Bir haftalık aradan sonra tekrar birlikteyiz. Öncelikle geçirdiğimiz bu zor süreçte birbirimize destek olmak ve yalnız olmadığımızı hissetmek çok kıymetlidir. Şu anda aramızda olmayan tüm canların yolları ışık olsun. Birçok insanın hayatı değişti. Sadece onların değil bizlerin de aslında hayatı değişti. O çok kıymet verdiğimiz evimiz, arabamız, kıyafetlerimiz, eşyalarımız, bir dakika içerisinde hepsi elimizden gidebilir. Bunu düşünmek bile zor gelirken, şu anda bu gerçeği deneyimleyen birçok insanımız var. Kırgınlıklar, tartışmalar, bir ömür yaşayacakmışız gibi hayatın içinde olma halimizin aslında ne kadar anlamsız olduğunu gördük. Keşke bir şeyleri fark etmemiz için bu kadar acıya gerek olmasa... Keşke daha kolay yollardan farkındalığımızı arttırabilsek... Sürecin hepimiz için büyük bir uyanış olduğunun hissindeyim. Almamız gereken, görmemiz gereken her ne ise bunların farkında yolumuza devam ederiz. Bir tarafta karanlık bir tarafta Aydınlık var. Ikisi arasında dengeyi bulmamız gerekiyor. Olanların bizlere olan mesajını fark etmemiz için o karanlığı deneyimlemek gerekiyor. Bunu deneyimlerken güneşin her şekilde doğacağının farkında olmamız kıymetlidir. Hepimiz çok seviliyoruz. Yaşanılan her şeyin aklımızın almayacağı bir sebebi var. Bizim ise biliyorum çok kolay olmasa da sürece güvenmemiz gerekiyor. Günler sonra göçük altından çıkan canları destekleyen güç, bizi de destekliyor. Hepinize sevgi ile sarılıyorum.
Son videomuzda Japonların her anı en iyi şekilde yaşama sanatından bahsetmiştim. Orada aktarmak istediğim şeyler var o yüzden kaldığım yerden devam edeceğim. Şu an içinde bulunduğumuz süreçte sizleri destekleyeceğini inanıyorum.Bütün canlıların sürekli içinde hissettiği hafif kaygı ve memnuniyetsizlik hali dukkha olarak adlandırılır. Bir krizin içindeyken veya bir kayıpla baş ederken varoluşumuzun özelliği olan bu geçicilik hislerinden bizi uzaklaştıracak Yollar ararız. Bir nevi kendimizi uyuştururuz. Bilmemiz gereken en önemli şey, iyi ya da kötü hiçbir şey sonsuza dek sürmez. Çoğunuzun bildiği bir hikayeyi anlatacağım.

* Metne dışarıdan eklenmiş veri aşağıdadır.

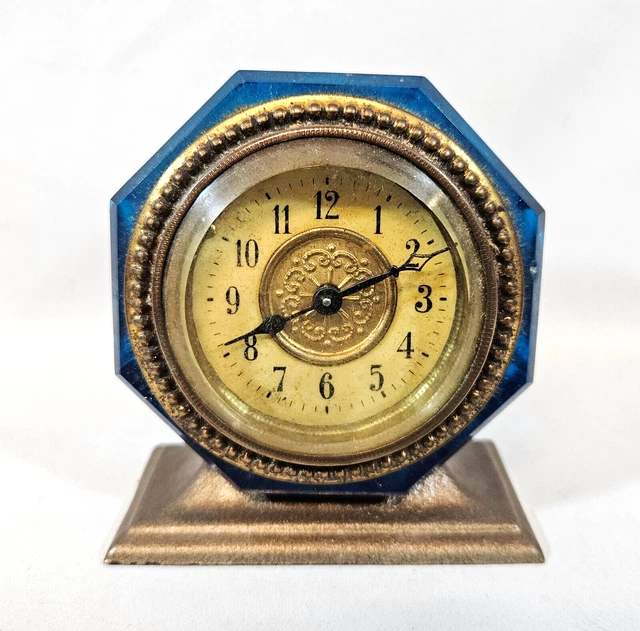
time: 8:11
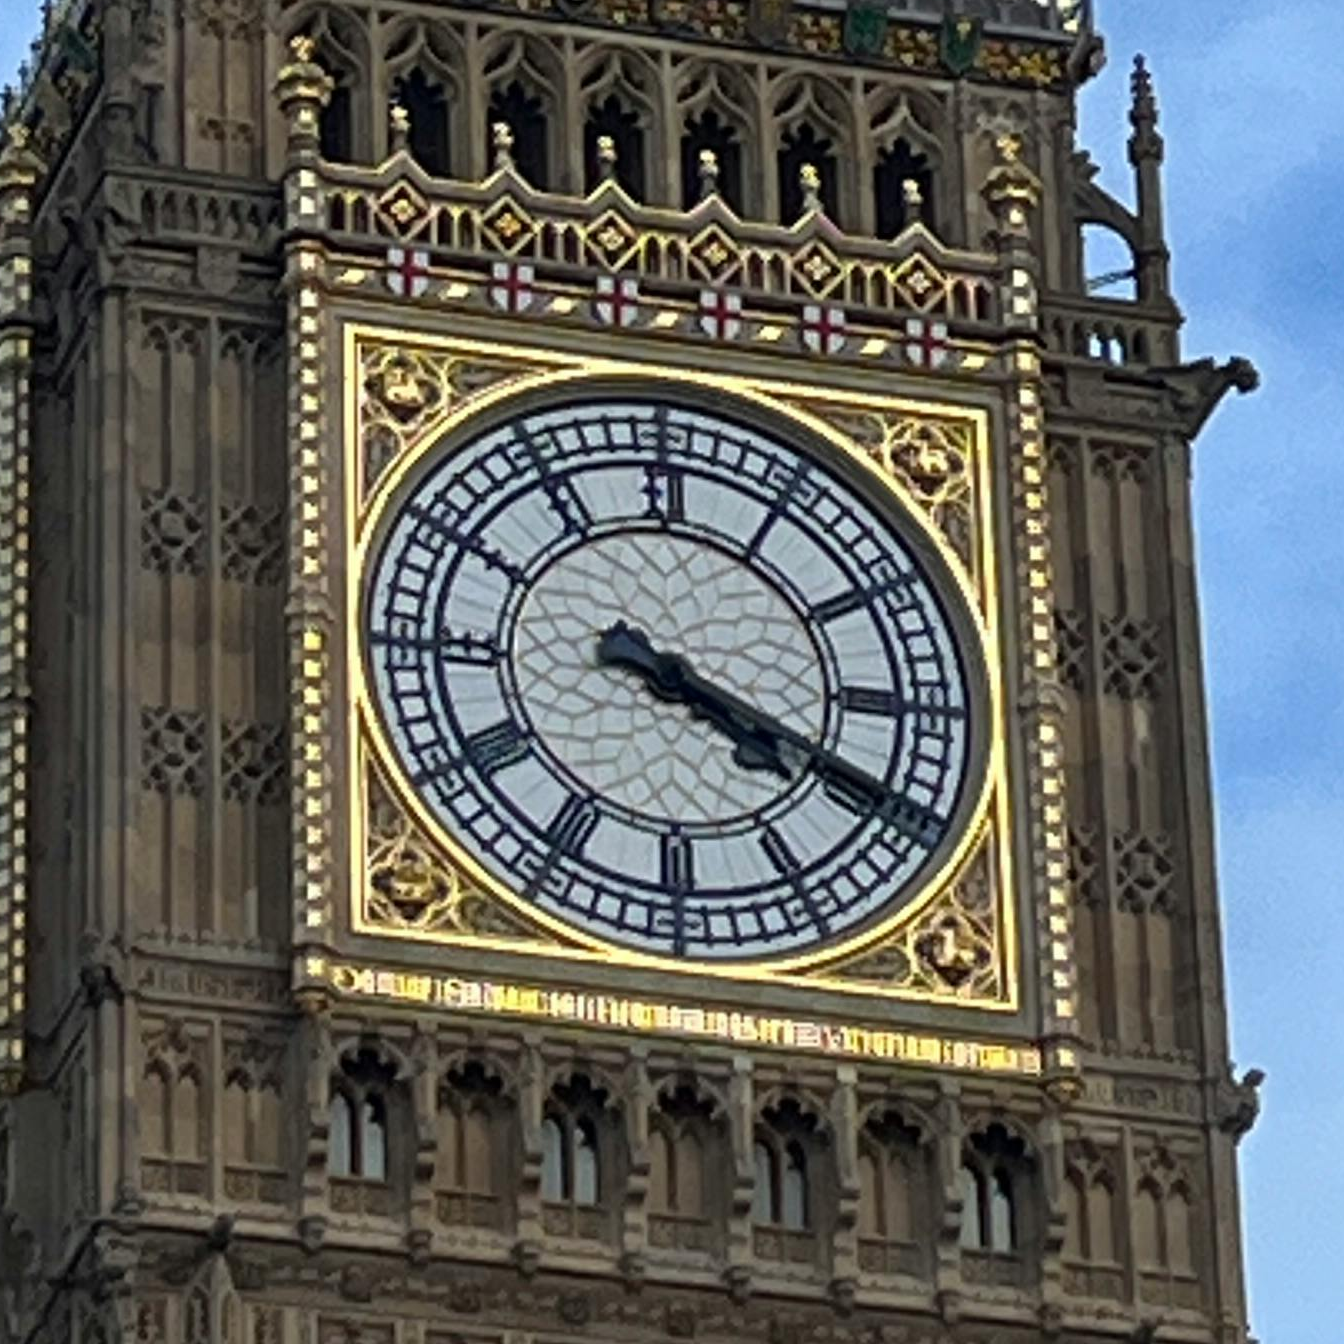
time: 4:18
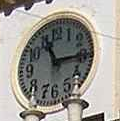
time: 11:14
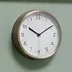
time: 10:09
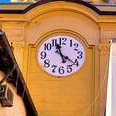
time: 11:20
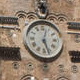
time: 12:26
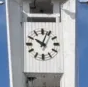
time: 10:03
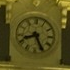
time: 8:25
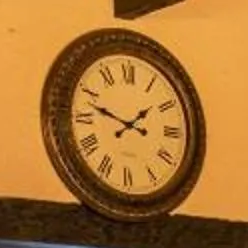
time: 1:47
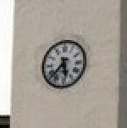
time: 5:37
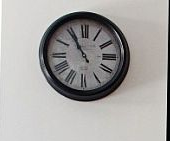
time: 10:55
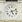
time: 5:11
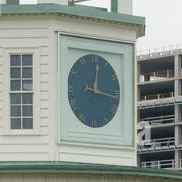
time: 12:16
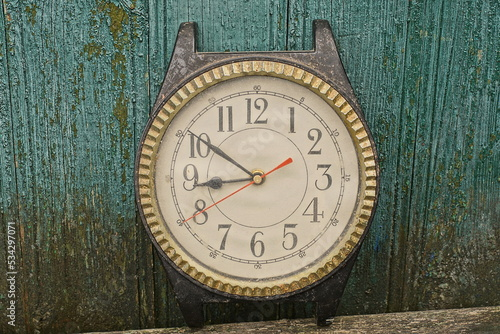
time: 8:50
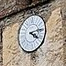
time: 4:13
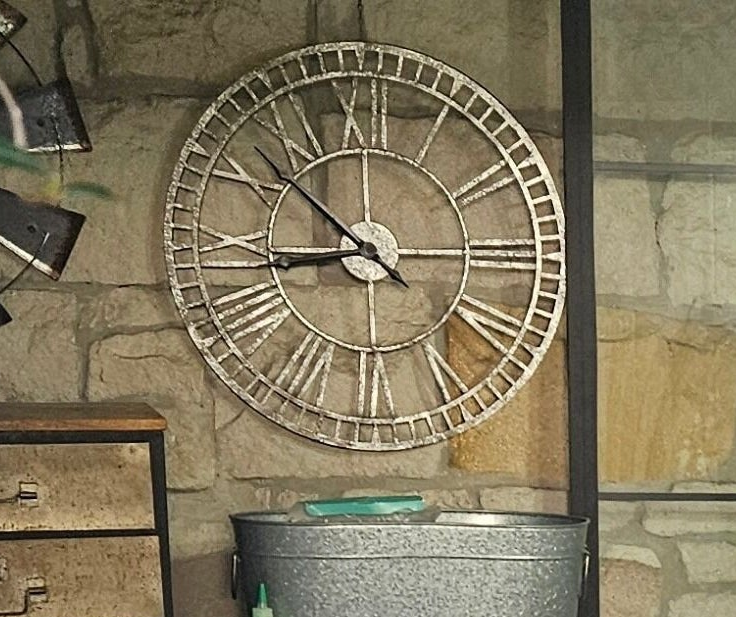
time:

-Ormanda yürüyen bir kişi okla vurulduğunda bu acı verici midir diye sorar Usta
.- Tabii ki diye cevap verir müridi.
- İkinci bir okla daha vurulursa bu daha mı acı vericidir diye devam eder Buda. Tabii ki ilkinden çok daha acı vericidir.
- Buda ''ilk ok başımıza gelen ve kaçınmanın mümkün olmadığı kötü şeyleri temsil eder'' diyerek sözlerini tamamlar. Üzerinde kontrolümüzün olmadığı şeylerdir Bunlar ama ikinci okla kendimize gereksiz zarar veren bizleriz.

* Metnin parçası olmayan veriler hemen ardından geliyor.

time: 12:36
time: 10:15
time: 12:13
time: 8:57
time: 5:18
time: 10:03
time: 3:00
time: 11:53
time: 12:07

Buda diyor ki ''acı kaçınılmazdır acı çekmek ise isteğe bağlıdır.''
2. oktan kaçınmak için neler yapabiliriz?
Zıtlıklar hayatın güzel yönlerini takdir etmemizi sağlar. Uzun süreli susuzluğun ardından içtiğin sudan aldığın zevk gibi:)
Acının içinde debelenmezsek ve bunun yerine kendimizi sadece acıyı deneyimlemekle sınırlarsak, bu duygu yavaş yavaş etkisini yitirecektir ve sadece öğretici bir deneyimi olarak kalacaktır.
İCHİGO İCHİE anlarının tadını çıkararak başınıza gelen talihsizliklere telafi edin zorluklarla baş etmenin en iyi yolu, kendimizi hayatın olumlu yönünü gösterecek güzel bir deneyim hediye etmektir. Sevdiğiniz şeyleri yapmanın yanında bize iyi gelen en önemli şey sarılmak:)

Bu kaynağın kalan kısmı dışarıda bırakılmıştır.